Elements of professional negligence
1. Existence of a duty on the part of the person charged to use due care under circumstances.
2. Failure to meet the standard of due care.
3. Foreseeability of harm resulting from failure to meet the standard.
4. The fact that the breach of this standard resulted in an injury to the plaintiff.
Specific examples of negligence
- Failure to report observations to attending physicians.
- Failure to exercise the degree of diligence which the circumstances of the particular case demands.
- Mistaken Identity
- Wrong medicine, wrong concentration, wrong route, and wrong dose.
- Defects in the equipment such as stretchers and wheelchairs may lead to falls thus injuring the
patients.
- Errors due to family assistance.
- Administration of medicine without a doctor prescription

Malpractice
- Implies the idea of improper unskillful care of a patient by a nurse.

○ ○ ○ ○

WORK TO COMPLETE - Reproduce the text on professional negligence from "3. Foreseeability of" to "and wrong dose.", word for word. The listing that comes next has no connection to the text on professional negligence.

EXCERPTED RECORDS -
○ ○ ○ ○

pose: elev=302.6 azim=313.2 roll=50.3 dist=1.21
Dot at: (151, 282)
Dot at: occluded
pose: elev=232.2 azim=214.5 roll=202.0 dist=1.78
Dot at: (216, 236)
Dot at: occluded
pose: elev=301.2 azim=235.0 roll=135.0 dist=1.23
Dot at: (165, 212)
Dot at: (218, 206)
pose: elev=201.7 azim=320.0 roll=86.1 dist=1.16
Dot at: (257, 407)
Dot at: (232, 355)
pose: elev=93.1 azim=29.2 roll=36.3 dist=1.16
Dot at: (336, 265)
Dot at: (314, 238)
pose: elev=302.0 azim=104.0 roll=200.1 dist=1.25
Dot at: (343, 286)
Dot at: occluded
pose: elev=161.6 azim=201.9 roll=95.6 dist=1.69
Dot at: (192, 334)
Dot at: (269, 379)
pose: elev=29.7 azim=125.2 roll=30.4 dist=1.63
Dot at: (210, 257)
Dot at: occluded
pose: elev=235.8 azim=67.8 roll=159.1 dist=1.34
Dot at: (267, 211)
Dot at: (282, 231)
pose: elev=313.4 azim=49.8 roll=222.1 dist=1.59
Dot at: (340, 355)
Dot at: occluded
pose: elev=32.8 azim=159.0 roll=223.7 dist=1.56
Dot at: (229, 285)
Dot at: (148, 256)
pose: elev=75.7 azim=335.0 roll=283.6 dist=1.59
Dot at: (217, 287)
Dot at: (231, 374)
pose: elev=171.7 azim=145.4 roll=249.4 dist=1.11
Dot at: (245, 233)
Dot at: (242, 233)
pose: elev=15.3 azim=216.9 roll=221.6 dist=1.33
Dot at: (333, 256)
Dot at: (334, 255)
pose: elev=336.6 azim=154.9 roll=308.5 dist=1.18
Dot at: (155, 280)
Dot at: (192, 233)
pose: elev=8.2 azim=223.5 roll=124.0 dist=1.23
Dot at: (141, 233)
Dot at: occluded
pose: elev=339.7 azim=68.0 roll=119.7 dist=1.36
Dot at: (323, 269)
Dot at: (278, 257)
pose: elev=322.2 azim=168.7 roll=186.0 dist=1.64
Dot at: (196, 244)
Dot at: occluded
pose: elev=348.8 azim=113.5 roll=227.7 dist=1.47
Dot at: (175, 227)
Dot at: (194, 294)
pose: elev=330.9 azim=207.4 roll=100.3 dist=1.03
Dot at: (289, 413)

○ ○ ○ ○

RESPONSE TO THE EXERCISE -
3. Foreseeability of harm resulting from failure to meet the standard.
4. The fact that the breach of this standard resulted in an injury to the plaintiff.
Specific examples of negligence
- Failure to report observations to attending physicians.
- Failure to exercise the degree of diligence which the circumstances of the particular case demands.
- Mistaken Identity
- Wrong medicine, wrong concentration, wrong route, and wrong dose.